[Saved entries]
---
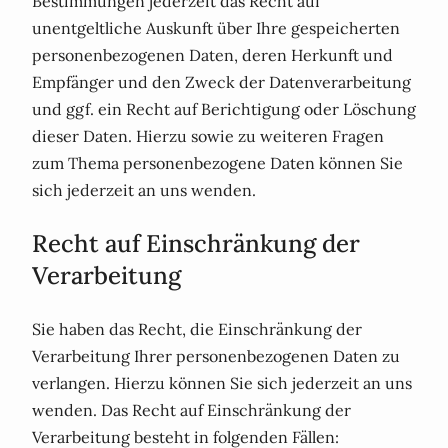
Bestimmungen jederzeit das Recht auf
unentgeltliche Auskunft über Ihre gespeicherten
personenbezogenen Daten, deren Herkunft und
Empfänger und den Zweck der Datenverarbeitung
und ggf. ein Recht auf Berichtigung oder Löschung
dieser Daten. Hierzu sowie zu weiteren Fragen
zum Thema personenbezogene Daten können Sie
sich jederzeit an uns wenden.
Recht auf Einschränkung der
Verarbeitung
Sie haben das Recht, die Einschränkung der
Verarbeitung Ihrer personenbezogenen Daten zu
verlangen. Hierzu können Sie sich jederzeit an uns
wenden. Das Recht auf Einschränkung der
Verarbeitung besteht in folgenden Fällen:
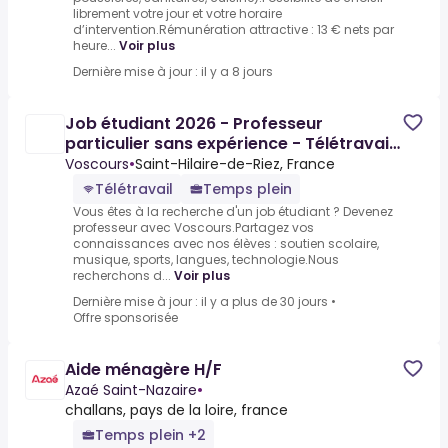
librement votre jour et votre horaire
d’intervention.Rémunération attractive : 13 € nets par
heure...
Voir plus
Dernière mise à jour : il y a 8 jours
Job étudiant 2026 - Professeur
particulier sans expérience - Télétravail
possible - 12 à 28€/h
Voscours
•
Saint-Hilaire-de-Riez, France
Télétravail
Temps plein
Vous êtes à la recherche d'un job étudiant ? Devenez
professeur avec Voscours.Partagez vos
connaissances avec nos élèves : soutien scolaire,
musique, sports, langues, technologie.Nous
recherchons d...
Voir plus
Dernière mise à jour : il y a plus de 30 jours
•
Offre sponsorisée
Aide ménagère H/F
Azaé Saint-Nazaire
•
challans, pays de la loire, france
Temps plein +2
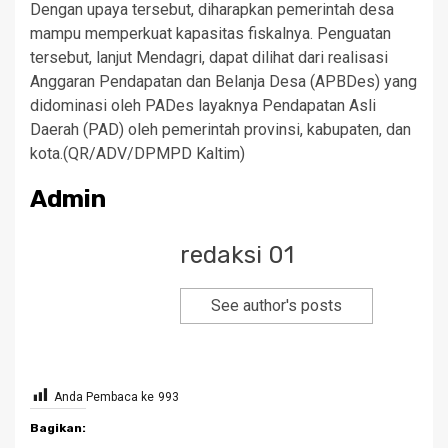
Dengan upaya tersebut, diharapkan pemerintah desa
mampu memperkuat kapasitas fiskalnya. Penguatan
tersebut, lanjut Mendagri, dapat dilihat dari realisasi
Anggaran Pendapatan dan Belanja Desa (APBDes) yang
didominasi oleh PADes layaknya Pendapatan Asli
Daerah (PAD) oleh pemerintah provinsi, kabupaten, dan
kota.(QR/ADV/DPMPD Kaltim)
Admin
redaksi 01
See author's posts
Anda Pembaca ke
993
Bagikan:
---
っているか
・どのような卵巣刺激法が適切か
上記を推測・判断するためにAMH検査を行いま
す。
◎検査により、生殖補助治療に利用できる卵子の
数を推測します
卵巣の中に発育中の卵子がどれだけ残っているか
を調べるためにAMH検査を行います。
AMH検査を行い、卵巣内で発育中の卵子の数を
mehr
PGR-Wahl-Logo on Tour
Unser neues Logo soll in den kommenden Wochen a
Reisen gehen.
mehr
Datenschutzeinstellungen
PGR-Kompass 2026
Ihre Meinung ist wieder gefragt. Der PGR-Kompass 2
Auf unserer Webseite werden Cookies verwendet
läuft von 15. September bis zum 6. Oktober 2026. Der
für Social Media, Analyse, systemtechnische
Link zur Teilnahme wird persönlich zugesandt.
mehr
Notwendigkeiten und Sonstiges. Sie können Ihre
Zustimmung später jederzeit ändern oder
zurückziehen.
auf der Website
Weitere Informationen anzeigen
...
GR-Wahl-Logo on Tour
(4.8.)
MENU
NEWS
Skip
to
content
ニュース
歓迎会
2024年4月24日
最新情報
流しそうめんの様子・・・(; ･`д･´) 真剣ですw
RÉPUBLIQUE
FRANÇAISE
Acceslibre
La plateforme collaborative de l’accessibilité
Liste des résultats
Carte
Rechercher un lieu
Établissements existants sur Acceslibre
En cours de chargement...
---
Exercise description
Report every line in the records that contains the string "Recht", matching case exactly.

Response
Bestimmungen jederzeit das Recht auf
und ggf. ein Recht auf Berichtigung oder Löschung
Recht auf Einschränkung der
Sie haben das Recht, die Einschränkung der
wenden. Das Recht auf Einschränkung der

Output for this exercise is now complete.